In response, Chris Holland, a compliance officer at NZX, said NZOG had not breached any listing rules and the code recommendation is not binding when an issuer has explained the circumstances leading to them not complying with one or more of the code recommendations.
In the absence of an apparent breach under the NZX listing rules the election of particular directors is a general company law concern, and … falls outside NZX's regulatory remit.
"For these reasons, at this stage we have no plans to attend the NZO AGM".
In a follow-up letter, Dunphy said that approach was asinine.
"NZOG, presumably reflecting the wishes of OG&G, says the board structure is a consequence of the company's ownership structure and this is regarded as an adequate response? You have to be kidding."

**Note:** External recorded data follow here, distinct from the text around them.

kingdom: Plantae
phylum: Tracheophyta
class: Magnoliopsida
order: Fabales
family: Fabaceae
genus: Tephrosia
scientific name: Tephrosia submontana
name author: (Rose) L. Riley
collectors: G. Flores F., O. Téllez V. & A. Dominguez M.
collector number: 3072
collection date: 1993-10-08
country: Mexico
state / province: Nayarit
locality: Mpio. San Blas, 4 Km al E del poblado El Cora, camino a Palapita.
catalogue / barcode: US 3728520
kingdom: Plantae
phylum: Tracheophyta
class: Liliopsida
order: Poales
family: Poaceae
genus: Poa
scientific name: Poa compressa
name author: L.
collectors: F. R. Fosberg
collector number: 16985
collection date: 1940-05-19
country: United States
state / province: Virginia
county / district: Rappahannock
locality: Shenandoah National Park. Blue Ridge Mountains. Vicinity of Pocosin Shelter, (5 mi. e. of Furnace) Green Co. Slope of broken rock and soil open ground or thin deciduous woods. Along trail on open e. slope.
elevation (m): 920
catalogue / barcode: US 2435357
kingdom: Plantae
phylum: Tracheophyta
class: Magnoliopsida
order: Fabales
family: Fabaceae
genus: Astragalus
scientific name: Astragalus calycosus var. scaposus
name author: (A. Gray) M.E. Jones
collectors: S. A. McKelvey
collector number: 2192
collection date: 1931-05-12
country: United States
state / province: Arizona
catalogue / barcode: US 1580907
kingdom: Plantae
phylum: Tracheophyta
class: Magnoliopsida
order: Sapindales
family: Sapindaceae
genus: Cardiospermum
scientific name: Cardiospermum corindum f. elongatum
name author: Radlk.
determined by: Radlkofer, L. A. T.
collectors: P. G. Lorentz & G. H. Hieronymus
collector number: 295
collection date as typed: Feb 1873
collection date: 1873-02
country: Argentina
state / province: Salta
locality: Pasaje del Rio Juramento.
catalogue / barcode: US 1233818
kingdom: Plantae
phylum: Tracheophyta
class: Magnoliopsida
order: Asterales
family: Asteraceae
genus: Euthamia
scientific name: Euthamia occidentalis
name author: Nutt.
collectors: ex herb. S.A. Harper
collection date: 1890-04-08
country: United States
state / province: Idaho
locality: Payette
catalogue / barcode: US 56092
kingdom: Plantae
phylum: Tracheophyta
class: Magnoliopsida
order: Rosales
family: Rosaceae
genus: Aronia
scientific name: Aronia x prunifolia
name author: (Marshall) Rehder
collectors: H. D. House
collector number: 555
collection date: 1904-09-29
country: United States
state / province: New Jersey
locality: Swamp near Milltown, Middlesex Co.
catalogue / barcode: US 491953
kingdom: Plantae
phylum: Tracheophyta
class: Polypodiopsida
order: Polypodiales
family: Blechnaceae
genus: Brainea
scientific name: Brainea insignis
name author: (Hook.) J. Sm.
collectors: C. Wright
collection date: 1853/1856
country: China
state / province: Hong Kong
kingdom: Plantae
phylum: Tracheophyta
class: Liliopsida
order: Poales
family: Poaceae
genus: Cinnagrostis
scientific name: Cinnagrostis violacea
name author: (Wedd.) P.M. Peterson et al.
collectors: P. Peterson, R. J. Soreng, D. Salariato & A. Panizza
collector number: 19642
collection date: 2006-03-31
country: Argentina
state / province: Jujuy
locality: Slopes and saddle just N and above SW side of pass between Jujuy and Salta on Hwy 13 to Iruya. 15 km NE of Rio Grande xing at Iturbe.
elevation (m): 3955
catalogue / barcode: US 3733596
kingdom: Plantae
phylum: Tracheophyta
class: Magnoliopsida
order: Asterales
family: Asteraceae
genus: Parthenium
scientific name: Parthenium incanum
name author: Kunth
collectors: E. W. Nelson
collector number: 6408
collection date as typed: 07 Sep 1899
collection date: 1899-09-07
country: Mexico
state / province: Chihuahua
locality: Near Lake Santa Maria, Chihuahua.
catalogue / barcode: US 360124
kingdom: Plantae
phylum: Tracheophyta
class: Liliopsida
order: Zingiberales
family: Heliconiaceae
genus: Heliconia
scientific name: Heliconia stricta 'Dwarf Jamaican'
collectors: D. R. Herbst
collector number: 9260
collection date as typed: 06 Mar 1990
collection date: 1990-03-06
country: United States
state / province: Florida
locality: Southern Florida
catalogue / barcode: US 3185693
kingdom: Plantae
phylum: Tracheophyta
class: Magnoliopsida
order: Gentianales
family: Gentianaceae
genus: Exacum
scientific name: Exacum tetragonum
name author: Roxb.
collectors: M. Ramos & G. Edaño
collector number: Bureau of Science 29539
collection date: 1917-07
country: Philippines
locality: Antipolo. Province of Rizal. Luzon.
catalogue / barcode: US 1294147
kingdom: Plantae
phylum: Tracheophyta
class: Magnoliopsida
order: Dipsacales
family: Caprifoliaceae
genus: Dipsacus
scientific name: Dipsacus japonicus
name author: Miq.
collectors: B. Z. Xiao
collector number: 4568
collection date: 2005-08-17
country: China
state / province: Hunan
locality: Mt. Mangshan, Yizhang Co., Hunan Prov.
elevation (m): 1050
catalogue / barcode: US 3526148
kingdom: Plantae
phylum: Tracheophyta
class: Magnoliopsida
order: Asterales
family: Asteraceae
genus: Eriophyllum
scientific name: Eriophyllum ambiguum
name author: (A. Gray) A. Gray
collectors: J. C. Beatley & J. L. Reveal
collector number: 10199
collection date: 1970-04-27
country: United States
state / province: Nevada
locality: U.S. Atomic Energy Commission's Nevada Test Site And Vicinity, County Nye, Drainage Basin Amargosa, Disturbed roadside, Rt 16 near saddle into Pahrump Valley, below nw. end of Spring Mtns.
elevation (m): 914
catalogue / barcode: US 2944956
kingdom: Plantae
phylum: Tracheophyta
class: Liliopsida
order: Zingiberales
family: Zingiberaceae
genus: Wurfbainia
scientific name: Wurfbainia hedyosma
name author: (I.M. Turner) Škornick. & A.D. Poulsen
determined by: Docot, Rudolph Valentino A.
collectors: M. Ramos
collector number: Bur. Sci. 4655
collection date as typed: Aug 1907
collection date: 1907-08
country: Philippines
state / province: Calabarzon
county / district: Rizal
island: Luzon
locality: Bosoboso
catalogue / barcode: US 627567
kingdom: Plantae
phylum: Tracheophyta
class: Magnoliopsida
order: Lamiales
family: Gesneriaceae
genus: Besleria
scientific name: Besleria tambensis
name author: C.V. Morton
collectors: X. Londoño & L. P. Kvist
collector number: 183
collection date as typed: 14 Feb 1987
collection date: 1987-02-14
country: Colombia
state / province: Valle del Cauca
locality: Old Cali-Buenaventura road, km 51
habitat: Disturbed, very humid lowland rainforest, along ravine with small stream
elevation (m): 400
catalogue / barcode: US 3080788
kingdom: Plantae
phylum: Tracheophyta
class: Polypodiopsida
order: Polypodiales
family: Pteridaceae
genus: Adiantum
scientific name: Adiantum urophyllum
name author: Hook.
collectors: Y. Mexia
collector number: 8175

He then made the following points:
• The major shareholder has attempted to buy out the minority shareholders cheaply;
• The structure OG&G chose was a scheme presumably to circumvent the issues around acquiring 90 per cent of the shares;
• A scheme can only proceed with the approval of the independent directors;
• The shareholders overwhelmingly disagreed with the recommendation of the independent directors;
• The majority directors (OG&G appointees) want to keep the failing independent directors on the board;
• The minority shareholders appear to think this is against their best interests; and
• There are better independent director candidates
"There are now diametrically opposed interests of the major and minority shareholders," Dunphy wrote. "One wants to buy, the others don't want to sell."
"Minority shareholder rights are being obliterated. Please send someone to the NZOG AGM."
Dunphy later said he has been invited to attend the annual meeting and he intends making a presentation himself.
At an earlier meeting held for shareholders to vote on the takeover offer, Archer said she and Ritchie recommended the offer because they did not see another pathway offering a comparable chance of achieving a similar return.
"We truly believe that this company is at a crossroads," Archer said.
The AGM will be held at Te Wharewaka Function Centre in Wellington at 2pm tomorrow.